Retype the whole listing below, character for character.

Contour labeling entries
# # #

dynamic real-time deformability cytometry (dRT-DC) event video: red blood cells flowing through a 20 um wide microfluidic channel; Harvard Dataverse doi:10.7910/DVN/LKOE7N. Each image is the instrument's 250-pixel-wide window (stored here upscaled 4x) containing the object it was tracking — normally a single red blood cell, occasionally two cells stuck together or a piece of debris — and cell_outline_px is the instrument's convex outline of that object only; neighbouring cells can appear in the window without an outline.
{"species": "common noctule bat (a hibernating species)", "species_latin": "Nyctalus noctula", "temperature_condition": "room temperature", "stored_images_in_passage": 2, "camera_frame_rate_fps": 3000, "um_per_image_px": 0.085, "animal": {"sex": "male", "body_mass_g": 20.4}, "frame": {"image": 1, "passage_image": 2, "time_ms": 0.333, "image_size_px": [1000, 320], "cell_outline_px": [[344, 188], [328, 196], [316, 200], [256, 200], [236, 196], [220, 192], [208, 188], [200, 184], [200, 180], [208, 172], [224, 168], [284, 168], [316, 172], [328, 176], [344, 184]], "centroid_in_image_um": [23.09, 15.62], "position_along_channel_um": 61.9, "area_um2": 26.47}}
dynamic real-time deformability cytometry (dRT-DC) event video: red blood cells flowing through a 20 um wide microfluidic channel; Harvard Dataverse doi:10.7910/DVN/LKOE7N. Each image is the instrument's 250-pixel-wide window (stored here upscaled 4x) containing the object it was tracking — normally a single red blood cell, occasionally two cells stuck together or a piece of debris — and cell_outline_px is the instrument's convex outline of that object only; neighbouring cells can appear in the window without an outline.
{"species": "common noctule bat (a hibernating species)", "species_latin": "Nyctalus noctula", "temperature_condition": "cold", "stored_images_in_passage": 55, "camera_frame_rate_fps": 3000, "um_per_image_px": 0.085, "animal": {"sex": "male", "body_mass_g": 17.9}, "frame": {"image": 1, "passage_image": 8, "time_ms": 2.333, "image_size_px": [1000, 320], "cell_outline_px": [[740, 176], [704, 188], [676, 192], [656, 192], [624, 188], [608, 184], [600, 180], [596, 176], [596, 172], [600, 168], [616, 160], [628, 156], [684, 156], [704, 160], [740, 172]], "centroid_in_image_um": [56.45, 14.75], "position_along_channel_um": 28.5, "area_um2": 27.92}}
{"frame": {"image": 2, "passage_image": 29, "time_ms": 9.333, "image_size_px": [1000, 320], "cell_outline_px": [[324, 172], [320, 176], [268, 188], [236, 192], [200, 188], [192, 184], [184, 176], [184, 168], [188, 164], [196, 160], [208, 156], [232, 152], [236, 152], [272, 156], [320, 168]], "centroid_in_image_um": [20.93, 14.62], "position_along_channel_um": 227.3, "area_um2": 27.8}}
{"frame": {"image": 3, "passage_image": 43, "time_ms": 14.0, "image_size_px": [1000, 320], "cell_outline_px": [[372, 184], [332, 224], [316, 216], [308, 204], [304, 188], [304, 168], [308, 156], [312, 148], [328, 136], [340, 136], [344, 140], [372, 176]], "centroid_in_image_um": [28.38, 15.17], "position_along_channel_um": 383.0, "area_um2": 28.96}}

# # #

= Problem solution =
dynamic real-time deformability cytometry (dRT-DC) event video: red blood cells flowing through a 20 um wide microfluidic channel; Harvard Dataverse doi:10.7910/DVN/LKOE7N. Each image is the instrument's 250-pixel-wide window (stored here upscaled 4x) containing the object it was tracking — normally a single red blood cell, occasionally two cells stuck together or a piece of debris — and cell_outline_px is the instrument's convex outline of that object only; neighbouring cells can appear in the window without an outline.
{"species": "common noctule bat (a hibernating species)", "species_latin": "Nyctalus noctula", "temperature_condition": "room temperature", "stored_images_in_passage": 2, "camera_frame_rate_fps": 3000, "um_per_image_px": 0.085, "animal": {"sex": "male", "body_mass_g": 20.4}, "frame": {"image": 1, "passage_image": 2, "time_ms": 0.333, "image_size_px": [1000, 320], "cell_outline_px": [[344, 188], [328, 196], [316, 200], [256, 200], [236, 196], [220, 192], [208, 188], [200, 184], [200, 180], [208, 172], [224, 168], [284, 168], [316, 172], [328, 176], [344, 184]], "centroid_in_image_um": [23.09, 15.62], "position_along_channel_um": 61.9, "area_um2": 26.47}}
dynamic real-time deformability cytometry (dRT-DC) event video: red blood cells flowing through a 20 um wide microfluidic channel; Harvard Dataverse doi:10.7910/DVN/LKOE7N. Each image is the instrument's 250-pixel-wide window (stored here upscaled 4x) containing the object it was tracking — normally a single red blood cell, occasionally two cells stuck together or a piece of debris — and cell_outline_px is the instrument's convex outline of that object only; neighbouring cells can appear in the window without an outline.
{"species": "common noctule bat (a hibernating species)", "species_latin": "Nyctalus noctula", "temperature_condition": "cold", "stored_images_in_passage": 55, "camera_frame_rate_fps": 3000, "um_per_image_px": 0.085, "animal": {"sex": "male", "body_mass_g": 17.9}, "frame": {"image": 1, "passage_image": 8, "time_ms": 2.333, "image_size_px": [1000, 320], "cell_outline_px": [[740, 176], [704, 188], [676, 192], [656, 192], [624, 188], [608, 184], [600, 180], [596, 176], [596, 172], [600, 168], [616, 160], [628, 156], [684, 156], [704, 160], [740, 172]], "centroid_in_image_um": [56.45, 14.75], "position_along_channel_um": 28.5, "area_um2": 27.92}}
{"frame": {"image": 2, "passage_image": 29, "time_ms": 9.333, "image_size_px": [1000, 320], "cell_outline_px": [[324, 172], [320, 176], [268, 188], [236, 192], [200, 188], [192, 184], [184, 176], [184, 168], [188, 164], [196, 160], [208, 156], [232, 152], [236, 152], [272, 156], [320, 168]], "centroid_in_image_um": [20.93, 14.62], "position_along_channel_um": 227.3, "area_um2": 27.8}}
{"frame": {"image": 3, "passage_image": 43, "time_ms": 14.0, "image_size_px": [1000, 320], "cell_outline_px": [[372, 184], [332, 224], [316, 216], [308, 204], [304, 188], [304, 168], [308, 156], [312, 148], [328, 136], [340, 136], [344, 140], [372, 176]], "centroid_in_image_um": [28.38, 15.17], "position_along_channel_um": 383.0, "area_um2": 28.96}}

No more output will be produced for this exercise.